CONGRESS-CAO Dec-8-2008 (470 words) xxxn

First Vietnamese-American in Congress is former Jesuit seminarian

By Nancy Frazier O'Brien
Catholic News Service

WASHINGTON (CNS) -- The first Vietnamese-American member of Congress is a former Jesuit seminarian who served for four years on the National Advisory Council to the U.S. bishops.

Anh "Joseph" Quang Cao, a 41-year-old Republican, defeated Democratic Rep. William J. Jefferson in a Dec. 6 runoff election to represent Louisiana's 2nd District. Jefferson had held the seat since 1991, and no Republican has represented the congressional district that includes New Orleans since 1890.

Cao, pronounced Gow, was named in January 2003 to a four-year term on the advisory council, a 63-member group of laymen and laywomen, religious men and women, diocesan priests and bishops that meets twice a year to review documentation and offer recommendations on matters before the U.S. Conference of Catholic Bishops.

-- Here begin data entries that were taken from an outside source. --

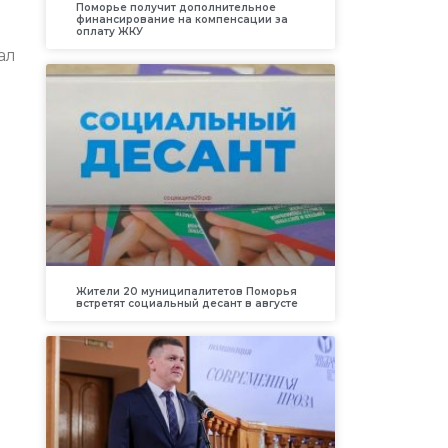
Поморье получит дополнительное
финансирование на компенсации за
оплату ЖКУ
ал
Жители 20 муниципалитетов Поморья
встретят социальный десант в августе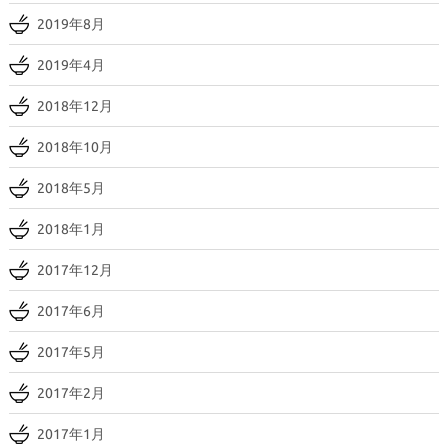
2019年8月
2019年4月
2018年12月
2018年10月
2018年5月
2018年1月
2017年12月
2017年6月
2017年5月
2017年2月
2017年1月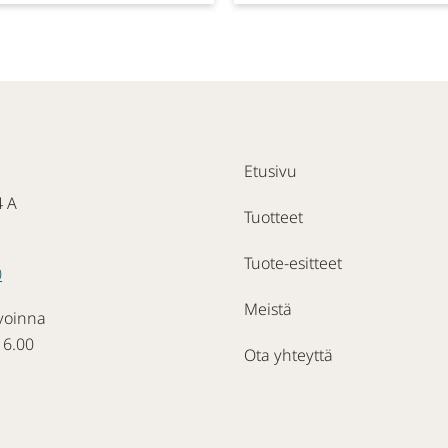
Etusivu
4 A
Tuotteet
Tuote-esitteet
0
Meistä
voinna
16.00
Ota yhteyttä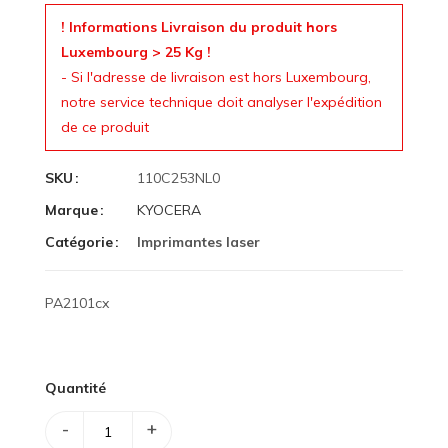
! Informations Livraison du produit hors
Luxembourg > 25 Kg !
- Si l'adresse de livraison est hors Luxembourg,
notre service technique doit analyser l'expédition
de ce produit
SKU
110C253NL0
Marque
KYOCERA
Catégorie
Imprimantes laser
PA2101cx
Quantité
-
+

A member of Mary Queen of Vietnam Parish in New Orleans, Cao told The Associated Press that his run for political office was motivated by his Catholic faith.

"It was something that I was called to do, literally, in the religion sense," he said.

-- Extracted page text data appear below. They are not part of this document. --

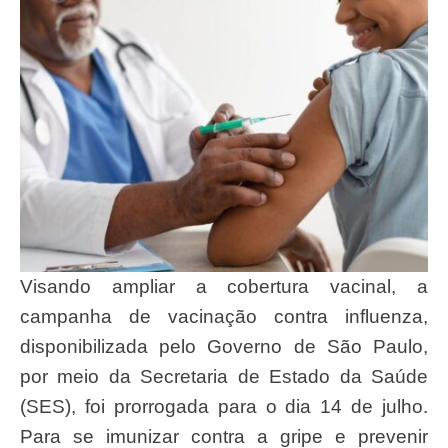
Visando ampliar a cobertura vacinal, a
campanha de vacinação contra influenza,
disponibilizada pelo Governo de São Paulo,
por meio da Secretaria de Estado da Saúde
(SES), foi prorrogada para o dia 14 de julho.
Para se imunizar contra a gripe e prevenir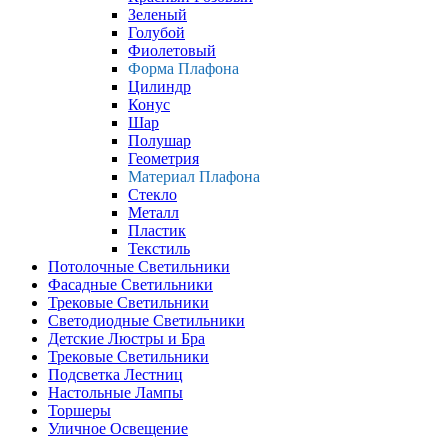
Зеленый
Голубой
Фиолетовый
Форма Плафона
Цилиндр
Конус
Шар
Полушар
Геометрия
Материал Плафона
Стекло
Металл
Пластик
Текстиль
Потолочные Светильники
Фасадные Светильники
Трековые Светильники
Светодиодные Светильники
Детские Люстры и Бра
Трековые Светильники
Подсветка Лестниц
Настольные Лампы
Торшеры
Уличное Освещение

According to a biography on his campaign Web site, Cao was born in Saigon (now Ho Chi Minh City), Vietnam, the fifth of eight children. He came to the United States in 1975 at the age of 8 and settled in the Houston area. He graduated from Jersey Village High School in Houston and earned a bachelor's degree in physics from Baylor University in Waco, Texas, in 1990.

Cao spent the next six years as a Jesuit seminarian, beginning his studies for the priesthood in Louisiana and eventually earning a master's degree in philosophy from Fordham University in New York in 1995. A year later, after returning to New Orleans to teach philosophy and ethics at Loyola University, he left the Society of Jesus and taught at a parochial school in Virginia.

While living in Virginia, Cao became involved as a volunteer with Boat People SOS, a national community-based organization working to help Vietnamese immigrants around the country. He served as a board member of the organization from September 1996 to March 2002.

He returned to New Orleans in September 1997 to study law at Loyola School of Law. After earning his law degree in 2000, Cao joined Waltzer & Associates, a law firm working primarily with Vietnamese-American homeowners and fishermen in eastern Louisiana. He left the firm to become in-house counsel for Boat People SOS and to open a New Orleans affiliate office.

His home and law office both were destroyed in Hurricane Katrina in August 2005. His office took three months to repair, his home a year and a half.

Cao is married to Hieu "Kate" Hoang; they have two daughters, Sophia and Betsy. In addition to English and Vietnamese, Cao is fluent in French and Spanish, according to his campaign Web site.